§ WHAT TO PRODUCE
Please copy each line of the records below that includes the word "MOTOPAICA".

[Opening SUPPLIED DATA section]

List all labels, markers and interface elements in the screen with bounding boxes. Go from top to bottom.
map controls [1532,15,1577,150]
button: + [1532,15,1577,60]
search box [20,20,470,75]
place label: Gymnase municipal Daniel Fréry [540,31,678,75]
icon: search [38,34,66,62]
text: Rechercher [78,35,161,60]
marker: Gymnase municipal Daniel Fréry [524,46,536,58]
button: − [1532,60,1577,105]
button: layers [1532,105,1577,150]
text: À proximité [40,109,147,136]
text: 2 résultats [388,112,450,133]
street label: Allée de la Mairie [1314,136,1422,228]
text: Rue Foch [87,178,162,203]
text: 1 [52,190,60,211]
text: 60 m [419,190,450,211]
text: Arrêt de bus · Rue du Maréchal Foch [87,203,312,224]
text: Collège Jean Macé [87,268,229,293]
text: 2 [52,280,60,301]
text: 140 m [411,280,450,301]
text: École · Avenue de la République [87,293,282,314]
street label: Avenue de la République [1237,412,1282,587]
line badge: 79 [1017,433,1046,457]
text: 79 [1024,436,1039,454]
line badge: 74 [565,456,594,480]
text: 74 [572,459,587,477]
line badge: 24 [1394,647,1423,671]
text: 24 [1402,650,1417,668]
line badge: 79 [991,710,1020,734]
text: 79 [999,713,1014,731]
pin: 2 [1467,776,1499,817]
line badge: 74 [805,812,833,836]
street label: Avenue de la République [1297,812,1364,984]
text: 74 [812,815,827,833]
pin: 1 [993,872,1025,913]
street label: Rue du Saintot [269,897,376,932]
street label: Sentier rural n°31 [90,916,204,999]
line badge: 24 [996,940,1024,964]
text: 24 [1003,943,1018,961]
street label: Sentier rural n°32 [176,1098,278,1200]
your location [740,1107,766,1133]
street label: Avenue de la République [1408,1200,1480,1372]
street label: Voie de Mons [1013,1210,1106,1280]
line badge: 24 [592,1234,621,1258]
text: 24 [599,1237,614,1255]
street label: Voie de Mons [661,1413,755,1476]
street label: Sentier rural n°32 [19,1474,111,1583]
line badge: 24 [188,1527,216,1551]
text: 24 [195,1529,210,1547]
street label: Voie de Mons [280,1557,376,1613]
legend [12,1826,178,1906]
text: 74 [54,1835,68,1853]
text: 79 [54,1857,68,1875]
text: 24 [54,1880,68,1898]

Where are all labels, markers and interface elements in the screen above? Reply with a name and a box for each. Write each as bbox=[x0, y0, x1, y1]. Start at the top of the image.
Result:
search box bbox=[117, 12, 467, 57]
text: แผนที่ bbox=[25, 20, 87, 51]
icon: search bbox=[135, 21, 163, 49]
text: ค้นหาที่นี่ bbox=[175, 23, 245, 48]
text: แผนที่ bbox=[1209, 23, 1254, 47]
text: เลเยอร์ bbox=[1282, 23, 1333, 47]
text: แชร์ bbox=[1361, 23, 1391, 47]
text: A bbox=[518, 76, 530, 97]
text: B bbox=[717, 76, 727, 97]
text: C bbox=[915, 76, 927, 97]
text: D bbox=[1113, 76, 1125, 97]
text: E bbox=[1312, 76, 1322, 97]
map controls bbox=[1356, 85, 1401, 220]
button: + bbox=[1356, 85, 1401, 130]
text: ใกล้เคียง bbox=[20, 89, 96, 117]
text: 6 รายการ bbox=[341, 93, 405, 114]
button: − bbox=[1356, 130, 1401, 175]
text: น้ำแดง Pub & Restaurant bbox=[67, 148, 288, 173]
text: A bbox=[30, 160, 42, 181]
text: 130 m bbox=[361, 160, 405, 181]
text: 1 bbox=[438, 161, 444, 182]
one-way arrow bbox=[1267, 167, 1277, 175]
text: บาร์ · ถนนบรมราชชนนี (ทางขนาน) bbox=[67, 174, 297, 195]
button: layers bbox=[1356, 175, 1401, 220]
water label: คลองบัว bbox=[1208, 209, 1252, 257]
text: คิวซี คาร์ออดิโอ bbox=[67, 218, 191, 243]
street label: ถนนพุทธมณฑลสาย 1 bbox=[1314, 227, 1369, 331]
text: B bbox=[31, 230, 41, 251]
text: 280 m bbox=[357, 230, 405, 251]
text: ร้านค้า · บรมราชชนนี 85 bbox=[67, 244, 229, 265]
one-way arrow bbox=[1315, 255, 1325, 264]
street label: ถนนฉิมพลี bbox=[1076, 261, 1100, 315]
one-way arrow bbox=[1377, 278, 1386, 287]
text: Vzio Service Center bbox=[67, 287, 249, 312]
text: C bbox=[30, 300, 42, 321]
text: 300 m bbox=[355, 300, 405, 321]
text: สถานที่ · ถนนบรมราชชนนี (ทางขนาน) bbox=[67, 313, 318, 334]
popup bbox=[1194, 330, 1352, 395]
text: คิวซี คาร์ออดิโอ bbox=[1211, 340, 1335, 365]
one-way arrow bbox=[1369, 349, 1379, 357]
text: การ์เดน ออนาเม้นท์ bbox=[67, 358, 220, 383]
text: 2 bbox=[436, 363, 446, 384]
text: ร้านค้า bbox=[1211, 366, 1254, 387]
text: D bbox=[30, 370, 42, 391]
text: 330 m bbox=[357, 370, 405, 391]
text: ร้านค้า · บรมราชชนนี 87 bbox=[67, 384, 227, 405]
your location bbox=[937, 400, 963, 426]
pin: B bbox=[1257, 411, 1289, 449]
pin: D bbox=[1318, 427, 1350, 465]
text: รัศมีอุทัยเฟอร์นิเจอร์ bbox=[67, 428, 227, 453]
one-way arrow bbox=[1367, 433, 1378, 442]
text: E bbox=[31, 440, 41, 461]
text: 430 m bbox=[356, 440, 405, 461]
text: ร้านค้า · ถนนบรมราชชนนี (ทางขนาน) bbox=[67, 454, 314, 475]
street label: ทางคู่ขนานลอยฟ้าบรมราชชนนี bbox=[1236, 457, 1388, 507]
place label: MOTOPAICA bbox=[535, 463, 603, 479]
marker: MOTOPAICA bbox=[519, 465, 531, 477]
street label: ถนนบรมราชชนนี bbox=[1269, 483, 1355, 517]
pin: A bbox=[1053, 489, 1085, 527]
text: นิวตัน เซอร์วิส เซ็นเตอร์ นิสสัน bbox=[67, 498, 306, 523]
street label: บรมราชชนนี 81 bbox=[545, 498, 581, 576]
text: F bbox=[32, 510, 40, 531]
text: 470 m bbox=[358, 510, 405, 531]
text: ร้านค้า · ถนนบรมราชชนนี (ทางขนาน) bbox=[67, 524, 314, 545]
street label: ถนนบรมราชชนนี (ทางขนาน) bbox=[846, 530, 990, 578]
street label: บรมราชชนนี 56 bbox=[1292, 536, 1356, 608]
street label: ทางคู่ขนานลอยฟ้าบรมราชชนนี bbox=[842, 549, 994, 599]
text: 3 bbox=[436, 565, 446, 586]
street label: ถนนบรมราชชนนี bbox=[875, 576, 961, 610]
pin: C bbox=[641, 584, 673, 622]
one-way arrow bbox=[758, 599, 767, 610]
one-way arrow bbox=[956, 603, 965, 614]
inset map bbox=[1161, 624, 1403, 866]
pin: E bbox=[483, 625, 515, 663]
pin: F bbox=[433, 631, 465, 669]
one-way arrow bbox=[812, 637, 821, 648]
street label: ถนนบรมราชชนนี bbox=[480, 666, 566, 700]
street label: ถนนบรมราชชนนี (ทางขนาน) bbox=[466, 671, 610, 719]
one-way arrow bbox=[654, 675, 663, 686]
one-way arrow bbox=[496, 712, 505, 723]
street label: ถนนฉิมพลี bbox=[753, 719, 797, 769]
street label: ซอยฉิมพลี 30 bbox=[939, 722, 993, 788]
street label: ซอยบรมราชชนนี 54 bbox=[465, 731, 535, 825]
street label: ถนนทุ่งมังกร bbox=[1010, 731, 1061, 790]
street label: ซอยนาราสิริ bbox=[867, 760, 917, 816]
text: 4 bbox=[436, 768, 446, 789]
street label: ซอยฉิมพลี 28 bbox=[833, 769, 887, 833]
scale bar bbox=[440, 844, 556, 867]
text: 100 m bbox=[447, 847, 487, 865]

[Closing SUPPLIED DATA section]

§ ANSWER SECTION
place label: MOTOPAICA bbox=[535, 463, 603, 479]
marker: MOTOPAICA bbox=[519, 465, 531, 477]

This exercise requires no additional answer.